In many real-world scenarios, components are subjected to multiple types of stresses simultaneously (e.g., bending and torsion). The combined stress state can be analyzed using stress transformation equations to determine the principal stresses and maximum shear stress.

Principal Stresses

The principal stresses (σ₁ and σ₂) are the maximum and minimum normal stresses acting on an element at a specific orientation where the shear stress is zero.

σ_1,2 = (σ_x + σ_y)/2 ± √[((σ_x - σ_y)/2)² + τ_xy²]

Where: σ_x and σ_y are the normal stresses in the x and y directions, respectively. τ_xy is the shear stress in the xy plane.

Maximum Shear Stress

τ_max = √[((σ_x - σ_y)/2)² + τ_xy²] = (σ₁ - σ₂)/2

Example

An element in a stressed body is subjected to the following stresses: σ_x = 100 MPa, σ_y = 50 MPa, and τ_xy = 25 MPa.
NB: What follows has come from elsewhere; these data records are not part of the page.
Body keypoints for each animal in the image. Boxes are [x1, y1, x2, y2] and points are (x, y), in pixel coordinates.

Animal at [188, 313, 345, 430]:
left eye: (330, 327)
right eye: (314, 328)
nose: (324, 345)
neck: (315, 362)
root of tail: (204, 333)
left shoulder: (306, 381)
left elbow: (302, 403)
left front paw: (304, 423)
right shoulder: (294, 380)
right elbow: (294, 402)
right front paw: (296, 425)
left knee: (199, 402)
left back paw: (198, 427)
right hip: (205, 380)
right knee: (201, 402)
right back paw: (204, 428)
The principal stresses are:

σ_1,2 = (100 + 50)/2 ± √[((100 - 50)/2)² + 25²] = 75 ± √(625 + 625) = 75 ± 35.36 MPa

σ₁ ≈ 110.36 MPa

σ₂ ≈ 39.64 MPa

The maximum shear stress is: τ_max = (110.36 -

39.64)/2 ≈

35.36 MPa

When should principal stress formulas be applied in design?

Principal stress formulas are crucial for determining the maximum stresses within a component subjected to complex loading conditions. These maximum stress values are then used in failure criteria (e.g., Von Mises yield criterion, maximum shear stress criterion) to assess the component's safety and predict its potential for yielding or fracture. They are essential when combined loading is present or when analyzing stress concentrations.

Thermal Stress

Thermal stress arises when a material is subjected to a temperature change and is constrained from expanding or contracting freely.

Formula

σ = αEΔT

Where: σ = Thermal stress (typically in Pascals (Pa) or pounds per square inch (psi)) α = Coefficient of thermal expansion (a material property) (typically in 1/°C or 1/°F)
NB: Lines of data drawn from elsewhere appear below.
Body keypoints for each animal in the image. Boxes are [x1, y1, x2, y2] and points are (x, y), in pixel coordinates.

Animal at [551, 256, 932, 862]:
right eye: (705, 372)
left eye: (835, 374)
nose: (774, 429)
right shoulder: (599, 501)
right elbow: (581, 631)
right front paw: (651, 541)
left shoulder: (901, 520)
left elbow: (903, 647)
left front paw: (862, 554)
E = Young's modulus (a material property) (typically in Pascals (Pa) or pounds per square inch (psi)) ΔT = Change in temperature (in °C or °F)

Example

A steel bar is heated from 20°C to 100°C and is constrained from expanding. The coefficient of thermal expansion for steel is 12 x 10⁻⁶ /°C, and Young's modulus is 200 GPa.

The thermal stress is: σ = (12 x 10⁻⁶ /°C)(200 x 10⁹ Pa)(100°C - 20°C) = 192 MPa (compressive).
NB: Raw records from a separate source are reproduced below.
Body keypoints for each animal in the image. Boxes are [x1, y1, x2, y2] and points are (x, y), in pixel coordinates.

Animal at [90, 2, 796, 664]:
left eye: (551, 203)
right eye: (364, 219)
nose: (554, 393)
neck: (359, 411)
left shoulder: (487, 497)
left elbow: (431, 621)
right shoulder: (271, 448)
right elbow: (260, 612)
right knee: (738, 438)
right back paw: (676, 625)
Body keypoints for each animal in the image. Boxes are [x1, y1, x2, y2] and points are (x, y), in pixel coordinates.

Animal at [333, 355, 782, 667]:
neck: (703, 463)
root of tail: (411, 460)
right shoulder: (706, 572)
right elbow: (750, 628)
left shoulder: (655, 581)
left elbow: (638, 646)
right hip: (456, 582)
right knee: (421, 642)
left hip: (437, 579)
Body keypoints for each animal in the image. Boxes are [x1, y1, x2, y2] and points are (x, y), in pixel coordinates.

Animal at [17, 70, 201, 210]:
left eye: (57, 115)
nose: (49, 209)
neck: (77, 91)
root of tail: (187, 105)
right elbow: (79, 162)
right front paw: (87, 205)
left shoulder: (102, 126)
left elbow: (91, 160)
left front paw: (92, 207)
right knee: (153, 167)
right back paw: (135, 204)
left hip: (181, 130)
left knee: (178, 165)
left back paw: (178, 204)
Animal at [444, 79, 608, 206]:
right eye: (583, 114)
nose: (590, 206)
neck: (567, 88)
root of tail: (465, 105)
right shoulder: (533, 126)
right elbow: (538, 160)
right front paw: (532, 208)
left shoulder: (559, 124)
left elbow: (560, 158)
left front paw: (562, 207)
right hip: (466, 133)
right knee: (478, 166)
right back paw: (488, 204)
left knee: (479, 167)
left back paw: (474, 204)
This article provides a foundation for understanding essential stress formulas in engineering mechanics. Remember that these formulas are simplified representations of complex phenomena and may not be applicable in all situations. Always consider the assumptions and limitations of each formula and consult with experienced engineers for critical applications. Furthermore, software tools utilizing Finite Element Analysis (FEA) are invaluable for analyzing complex geometries and loading scenarios, providing accurate stress distributions where analytical solutions are insufficient. Always remember to define the formula before using it and properly report units with final answers.